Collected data
+ + + +
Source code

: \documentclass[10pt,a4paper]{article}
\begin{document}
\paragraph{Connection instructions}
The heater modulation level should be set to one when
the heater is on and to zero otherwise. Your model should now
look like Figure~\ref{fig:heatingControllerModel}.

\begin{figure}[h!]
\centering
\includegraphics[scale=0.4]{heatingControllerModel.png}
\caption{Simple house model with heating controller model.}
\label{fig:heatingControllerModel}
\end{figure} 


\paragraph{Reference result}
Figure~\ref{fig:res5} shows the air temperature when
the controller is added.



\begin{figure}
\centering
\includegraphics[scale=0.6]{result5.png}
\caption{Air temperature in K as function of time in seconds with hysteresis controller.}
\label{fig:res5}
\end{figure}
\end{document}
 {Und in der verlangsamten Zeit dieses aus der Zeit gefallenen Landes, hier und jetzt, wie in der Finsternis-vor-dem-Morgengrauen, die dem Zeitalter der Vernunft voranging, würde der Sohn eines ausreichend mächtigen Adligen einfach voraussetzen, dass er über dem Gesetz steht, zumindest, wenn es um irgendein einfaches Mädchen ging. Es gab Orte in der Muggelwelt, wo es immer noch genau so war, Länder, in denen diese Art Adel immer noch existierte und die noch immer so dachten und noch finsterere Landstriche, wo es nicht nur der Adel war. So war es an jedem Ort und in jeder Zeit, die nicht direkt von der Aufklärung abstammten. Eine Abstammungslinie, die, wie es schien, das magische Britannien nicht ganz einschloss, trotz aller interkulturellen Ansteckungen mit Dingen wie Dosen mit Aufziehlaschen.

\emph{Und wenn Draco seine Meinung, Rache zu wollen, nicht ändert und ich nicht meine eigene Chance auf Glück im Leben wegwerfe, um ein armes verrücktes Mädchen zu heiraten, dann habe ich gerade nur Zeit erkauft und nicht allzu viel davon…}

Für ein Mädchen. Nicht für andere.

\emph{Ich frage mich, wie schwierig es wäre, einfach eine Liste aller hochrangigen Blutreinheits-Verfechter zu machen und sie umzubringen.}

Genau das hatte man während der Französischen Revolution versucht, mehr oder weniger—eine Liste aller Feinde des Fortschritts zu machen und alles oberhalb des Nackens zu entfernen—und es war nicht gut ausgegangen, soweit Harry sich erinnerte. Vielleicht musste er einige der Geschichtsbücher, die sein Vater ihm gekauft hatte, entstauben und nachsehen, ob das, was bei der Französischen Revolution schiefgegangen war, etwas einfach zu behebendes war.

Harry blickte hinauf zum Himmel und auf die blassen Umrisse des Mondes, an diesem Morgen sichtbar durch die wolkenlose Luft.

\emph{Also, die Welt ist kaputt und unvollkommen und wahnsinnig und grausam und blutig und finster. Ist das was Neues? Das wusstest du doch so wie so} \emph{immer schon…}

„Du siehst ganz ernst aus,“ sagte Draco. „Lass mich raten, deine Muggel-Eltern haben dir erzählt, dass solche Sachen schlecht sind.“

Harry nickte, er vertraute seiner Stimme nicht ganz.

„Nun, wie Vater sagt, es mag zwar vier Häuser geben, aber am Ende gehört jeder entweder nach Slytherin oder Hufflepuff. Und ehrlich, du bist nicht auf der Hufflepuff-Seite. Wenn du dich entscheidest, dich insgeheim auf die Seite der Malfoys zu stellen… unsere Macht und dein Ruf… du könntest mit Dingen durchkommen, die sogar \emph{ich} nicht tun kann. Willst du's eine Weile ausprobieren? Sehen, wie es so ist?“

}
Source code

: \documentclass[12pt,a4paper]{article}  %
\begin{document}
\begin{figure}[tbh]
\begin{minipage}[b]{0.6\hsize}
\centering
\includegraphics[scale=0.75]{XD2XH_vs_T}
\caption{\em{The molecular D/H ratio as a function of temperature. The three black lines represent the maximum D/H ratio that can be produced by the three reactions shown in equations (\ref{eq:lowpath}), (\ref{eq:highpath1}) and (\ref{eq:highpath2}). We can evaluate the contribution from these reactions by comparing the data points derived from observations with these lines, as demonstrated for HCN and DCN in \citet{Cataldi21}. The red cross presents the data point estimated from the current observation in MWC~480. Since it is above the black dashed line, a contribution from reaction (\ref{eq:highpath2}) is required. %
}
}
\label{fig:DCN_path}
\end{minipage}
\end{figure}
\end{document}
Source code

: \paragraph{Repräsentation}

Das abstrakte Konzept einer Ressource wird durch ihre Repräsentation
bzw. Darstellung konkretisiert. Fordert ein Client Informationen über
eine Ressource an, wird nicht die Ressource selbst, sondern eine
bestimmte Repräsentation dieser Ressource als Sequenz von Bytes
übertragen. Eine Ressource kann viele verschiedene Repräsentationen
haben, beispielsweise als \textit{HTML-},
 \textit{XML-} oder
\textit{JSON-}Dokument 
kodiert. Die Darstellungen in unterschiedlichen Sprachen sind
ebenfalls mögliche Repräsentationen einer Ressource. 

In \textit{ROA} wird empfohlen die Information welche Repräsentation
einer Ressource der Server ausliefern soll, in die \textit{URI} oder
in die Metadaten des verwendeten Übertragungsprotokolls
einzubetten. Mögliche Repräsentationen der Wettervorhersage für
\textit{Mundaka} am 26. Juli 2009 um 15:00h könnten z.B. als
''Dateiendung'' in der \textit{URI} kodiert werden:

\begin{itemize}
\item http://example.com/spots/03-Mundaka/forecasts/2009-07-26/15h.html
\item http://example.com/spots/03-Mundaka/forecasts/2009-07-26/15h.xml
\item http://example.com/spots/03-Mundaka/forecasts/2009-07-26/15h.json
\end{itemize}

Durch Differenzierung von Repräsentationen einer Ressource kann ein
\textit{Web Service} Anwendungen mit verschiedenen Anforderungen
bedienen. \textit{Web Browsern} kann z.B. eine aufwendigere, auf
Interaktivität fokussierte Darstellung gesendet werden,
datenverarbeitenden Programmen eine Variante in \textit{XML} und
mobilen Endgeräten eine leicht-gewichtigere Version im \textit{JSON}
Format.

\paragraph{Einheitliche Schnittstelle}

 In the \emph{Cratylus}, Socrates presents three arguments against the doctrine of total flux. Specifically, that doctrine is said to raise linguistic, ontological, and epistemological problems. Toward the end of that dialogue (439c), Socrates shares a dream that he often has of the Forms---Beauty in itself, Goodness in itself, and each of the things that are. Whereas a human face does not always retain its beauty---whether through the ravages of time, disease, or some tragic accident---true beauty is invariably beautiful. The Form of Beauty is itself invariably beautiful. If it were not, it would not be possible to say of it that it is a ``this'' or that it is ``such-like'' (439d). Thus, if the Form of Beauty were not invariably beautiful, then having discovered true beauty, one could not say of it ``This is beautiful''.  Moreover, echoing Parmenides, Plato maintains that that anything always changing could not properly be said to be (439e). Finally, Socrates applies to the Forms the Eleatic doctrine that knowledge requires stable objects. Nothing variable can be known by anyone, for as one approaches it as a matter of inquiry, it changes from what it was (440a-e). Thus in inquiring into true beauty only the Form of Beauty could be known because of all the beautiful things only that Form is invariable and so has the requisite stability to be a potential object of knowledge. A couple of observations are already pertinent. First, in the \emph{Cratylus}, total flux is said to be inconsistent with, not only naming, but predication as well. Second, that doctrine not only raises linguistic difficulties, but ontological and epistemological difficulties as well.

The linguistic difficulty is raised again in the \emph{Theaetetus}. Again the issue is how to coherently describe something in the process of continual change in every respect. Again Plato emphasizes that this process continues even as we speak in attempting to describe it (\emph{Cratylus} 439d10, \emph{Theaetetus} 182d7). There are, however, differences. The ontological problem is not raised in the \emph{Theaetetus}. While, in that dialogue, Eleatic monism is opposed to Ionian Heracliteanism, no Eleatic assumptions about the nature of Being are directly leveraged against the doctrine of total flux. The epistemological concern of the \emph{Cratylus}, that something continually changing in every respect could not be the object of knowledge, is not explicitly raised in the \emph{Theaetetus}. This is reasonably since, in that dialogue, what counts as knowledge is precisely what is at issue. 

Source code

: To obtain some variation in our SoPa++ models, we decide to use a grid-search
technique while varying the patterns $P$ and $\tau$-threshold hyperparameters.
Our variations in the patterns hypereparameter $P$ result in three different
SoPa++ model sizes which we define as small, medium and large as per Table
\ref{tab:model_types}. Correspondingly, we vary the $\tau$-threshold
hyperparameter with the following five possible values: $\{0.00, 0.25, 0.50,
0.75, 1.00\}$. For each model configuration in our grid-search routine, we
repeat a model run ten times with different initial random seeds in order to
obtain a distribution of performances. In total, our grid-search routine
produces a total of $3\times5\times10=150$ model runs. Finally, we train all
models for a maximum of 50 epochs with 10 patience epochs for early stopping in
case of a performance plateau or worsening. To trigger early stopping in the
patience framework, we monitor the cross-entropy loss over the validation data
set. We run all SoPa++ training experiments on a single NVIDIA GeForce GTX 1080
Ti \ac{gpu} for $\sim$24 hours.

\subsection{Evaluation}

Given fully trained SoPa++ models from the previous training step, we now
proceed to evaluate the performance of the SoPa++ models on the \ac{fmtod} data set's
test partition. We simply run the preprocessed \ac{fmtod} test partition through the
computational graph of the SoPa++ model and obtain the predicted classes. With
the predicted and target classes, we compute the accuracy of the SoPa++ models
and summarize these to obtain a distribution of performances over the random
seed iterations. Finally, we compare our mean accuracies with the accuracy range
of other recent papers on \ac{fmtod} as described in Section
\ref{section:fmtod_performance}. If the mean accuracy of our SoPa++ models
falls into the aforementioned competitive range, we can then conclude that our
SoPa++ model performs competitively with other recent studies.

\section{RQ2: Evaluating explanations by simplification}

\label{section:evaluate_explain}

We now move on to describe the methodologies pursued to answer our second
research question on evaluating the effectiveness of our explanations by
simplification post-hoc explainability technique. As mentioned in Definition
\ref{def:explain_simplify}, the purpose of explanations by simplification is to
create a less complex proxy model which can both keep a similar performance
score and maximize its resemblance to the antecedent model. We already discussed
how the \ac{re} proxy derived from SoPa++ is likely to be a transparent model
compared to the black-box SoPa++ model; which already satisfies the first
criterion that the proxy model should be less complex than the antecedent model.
+ + + +
Give back, exactly as written, the stretch from the line with "übertragen. Eine Ressource" through the line with "einzubetten. Mögliche Repräsentationen", and no other lines from the records above.

übertragen. Eine Ressource kann viele verschiedene Repräsentationen
haben, beispielsweise als \textit{HTML-},
 \textit{XML-} oder
\textit{JSON-}Dokument 
kodiert. Die Darstellungen in unterschiedlichen Sprachen sind
ebenfalls mögliche Repräsentationen einer Ressource. 

In \textit{ROA} wird empfohlen die Information welche Repräsentation
einer Ressource der Server ausliefern soll, in die \textit{URI} oder
in die Metadaten des verwendeten Übertragungsprotokolls
einzubetten. Mögliche Repräsentationen der Wettervorhersage für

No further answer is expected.